Wednesday plan: Lentils and rice with carmelized onion tahini sauce, beets, steamed sweet potatoes
What we had:
I got this started, with onions carmelizing on the stove, and brown rice and quinoa in the microwave steamer, when I found that I was out of tahini! How could this happen? I definitely need to head to the international foods store for the big tub of tahini this weekend--that is the best part of the meal! It was still pretty good, though, although the beets were a bit old, and neither the boy nor I liked them (the girl doesn't like them anyway.) I spent all of the time that I would have used making the sweet potatoes looking for tahini, so we did without and I grabbed a bag of broccoli and cauliflower florets I could throw in the microwave for 5 minutes instead.
Thursday plan: Peanut noodles, steamed green beans, green smoothies
We ate the green beans on Tuesday, so those weren't available tonight. The peanut noodles had plenty of veggies, though, so I decided to just forget that element of the meal. I made a double batch of the sauce, and used a tub of Healthy 8 diced veggies from Trader Joe's, along with a pound of extra firm tofu. Personally, I think that if this was the only recipe I ever got off the internet, it would be worth it, because it is just so darn awesome, but the kids aren't really fans. Of course, the boy said he didn't like it, but still had seconds; the girl didn't eat much. We all liked the smoothies, though. I used 2 cups of calcium-enriched orange juice, 1 cup of vanilla soy yogurt, 1 cup of blueberries and a bunch of baby spinach. The girl does not like that they are green, but she does like the taste.

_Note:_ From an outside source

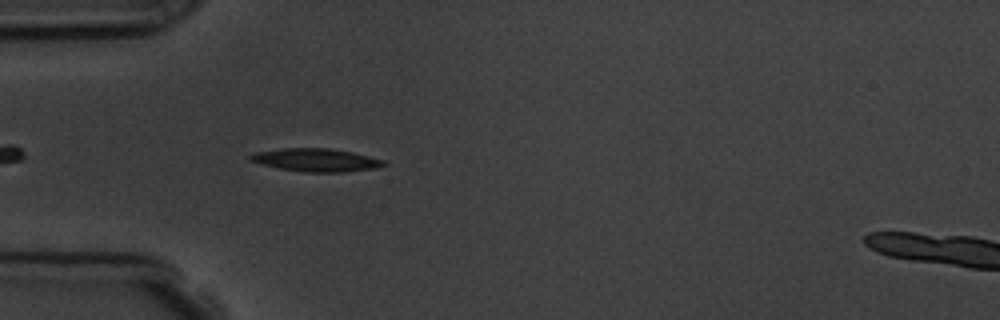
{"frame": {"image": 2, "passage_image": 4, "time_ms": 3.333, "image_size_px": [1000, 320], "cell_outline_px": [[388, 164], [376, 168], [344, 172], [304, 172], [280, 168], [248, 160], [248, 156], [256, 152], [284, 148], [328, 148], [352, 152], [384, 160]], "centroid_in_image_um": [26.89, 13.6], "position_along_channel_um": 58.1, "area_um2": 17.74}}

All in all, a pretty good use of the plan. We mostly had what I planned on, with some slight changes in the side dishes and one wholesale substitution. I think we did get a fair amount of fruits and veggies with dinner, and I ate a lot of leftovers for lunches, so I got plenty of veggies during the day. The kids did bring some baby carrots, so they did get a bit more veggies, although we are still working on that.